Cette histoire suit Roger (Paul Lofferon), un Français ordinaire pris au piège dans la monotonie rythmée de la vie new-yorkaise. L'ensemble donne vie à sa routine quotidienne à travers une chorégraphie synchronisée - attrapant habilement des objets lancés à l'aveugle derrière son dos et se fondant avec fluidité parmi les silhouettes de sa journée, dont sa secrétaire, Gretchen (Emily Wheatman). Mais lorsque Roger s'écarte de son planning prévu, il déclenche une réaction en chaîne qui le propulse dans un mystère effréné à travers le monde.
Ce qui suit est un véritable festival : un récit qui devient délicieusement absurde grâce à une exécution brillante et sans faille.
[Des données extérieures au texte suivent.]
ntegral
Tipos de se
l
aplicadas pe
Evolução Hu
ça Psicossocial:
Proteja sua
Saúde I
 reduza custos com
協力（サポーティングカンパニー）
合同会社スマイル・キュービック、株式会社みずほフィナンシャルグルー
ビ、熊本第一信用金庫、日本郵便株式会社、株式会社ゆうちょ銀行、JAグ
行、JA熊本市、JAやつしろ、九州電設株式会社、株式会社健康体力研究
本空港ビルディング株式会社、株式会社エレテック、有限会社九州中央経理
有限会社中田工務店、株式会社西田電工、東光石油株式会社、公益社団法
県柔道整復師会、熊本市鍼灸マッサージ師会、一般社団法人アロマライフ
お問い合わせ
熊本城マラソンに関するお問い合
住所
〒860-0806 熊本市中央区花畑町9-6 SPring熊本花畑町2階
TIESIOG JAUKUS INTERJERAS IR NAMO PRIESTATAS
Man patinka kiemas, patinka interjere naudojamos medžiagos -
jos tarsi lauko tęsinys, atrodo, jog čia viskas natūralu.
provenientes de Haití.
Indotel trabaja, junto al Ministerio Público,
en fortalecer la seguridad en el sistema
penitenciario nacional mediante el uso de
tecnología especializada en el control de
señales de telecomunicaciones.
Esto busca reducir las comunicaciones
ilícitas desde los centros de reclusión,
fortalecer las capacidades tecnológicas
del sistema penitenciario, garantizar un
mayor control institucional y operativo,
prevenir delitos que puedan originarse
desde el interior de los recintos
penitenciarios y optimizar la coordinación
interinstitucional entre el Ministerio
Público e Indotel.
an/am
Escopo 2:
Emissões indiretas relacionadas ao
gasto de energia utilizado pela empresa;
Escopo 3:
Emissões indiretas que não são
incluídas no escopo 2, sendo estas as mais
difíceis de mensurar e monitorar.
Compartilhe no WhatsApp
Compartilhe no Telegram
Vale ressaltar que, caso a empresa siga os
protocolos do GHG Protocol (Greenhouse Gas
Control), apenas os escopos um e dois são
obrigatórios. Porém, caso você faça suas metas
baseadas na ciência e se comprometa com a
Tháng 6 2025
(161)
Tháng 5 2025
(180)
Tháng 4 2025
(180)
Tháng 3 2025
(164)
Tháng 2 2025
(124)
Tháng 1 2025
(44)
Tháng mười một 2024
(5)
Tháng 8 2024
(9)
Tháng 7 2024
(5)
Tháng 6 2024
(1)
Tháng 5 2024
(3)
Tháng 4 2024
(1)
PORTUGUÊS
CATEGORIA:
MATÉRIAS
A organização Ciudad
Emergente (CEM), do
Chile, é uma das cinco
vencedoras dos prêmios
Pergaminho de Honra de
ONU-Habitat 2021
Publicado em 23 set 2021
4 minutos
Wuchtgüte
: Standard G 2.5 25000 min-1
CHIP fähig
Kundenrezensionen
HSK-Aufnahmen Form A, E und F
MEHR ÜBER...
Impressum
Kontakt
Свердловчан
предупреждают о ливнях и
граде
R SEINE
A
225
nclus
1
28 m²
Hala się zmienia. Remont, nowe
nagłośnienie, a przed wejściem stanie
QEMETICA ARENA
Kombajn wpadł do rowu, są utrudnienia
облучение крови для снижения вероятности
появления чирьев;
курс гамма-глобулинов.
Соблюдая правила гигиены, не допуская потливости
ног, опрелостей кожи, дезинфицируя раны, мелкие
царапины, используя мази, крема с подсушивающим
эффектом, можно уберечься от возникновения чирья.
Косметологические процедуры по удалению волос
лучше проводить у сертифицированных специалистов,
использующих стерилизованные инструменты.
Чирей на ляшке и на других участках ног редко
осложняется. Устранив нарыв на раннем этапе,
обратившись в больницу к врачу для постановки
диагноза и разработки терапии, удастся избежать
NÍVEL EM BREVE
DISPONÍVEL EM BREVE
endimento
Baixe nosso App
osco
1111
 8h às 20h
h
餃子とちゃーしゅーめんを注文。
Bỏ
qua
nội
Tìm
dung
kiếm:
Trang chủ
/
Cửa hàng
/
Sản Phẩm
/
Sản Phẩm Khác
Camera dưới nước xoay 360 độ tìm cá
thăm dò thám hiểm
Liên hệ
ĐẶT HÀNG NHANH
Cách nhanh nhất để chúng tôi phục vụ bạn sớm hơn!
Se produisant sur une scène totalement nue, les interprètes utilisent un langage corporel et des mouvements précis pour évoquer des environnements vivants sortis de nulle part - transportant le public des profondeurs sous-marines et de l'espace extra-atmosphérique à l'Arctique et au-delà. La troupe change de rôle des dizaines de fois avec un travail d'accents affûté et des transformations physiques fluides, rendant chaque personnage instantanément reconnaissable.
La musique live accompagne toute la production, ajoutant véritablement à l'ambiance et à l'effet comique. La combinaison de la clownerie, du théâtre physique, d'un texte intelligent, de la musique en direct et de l'éclairage rend le spectacle agréable pour tous les âges – une forte recommandation au Fringe cette année.
C'est le théâtre physique d'ensemble à son apogée : minutieusement répété, inventif et impressionnant du début à la fin.
L'Homme qui pensait trop savoir est au Pleasance Courtyard jusqu'au 30 août.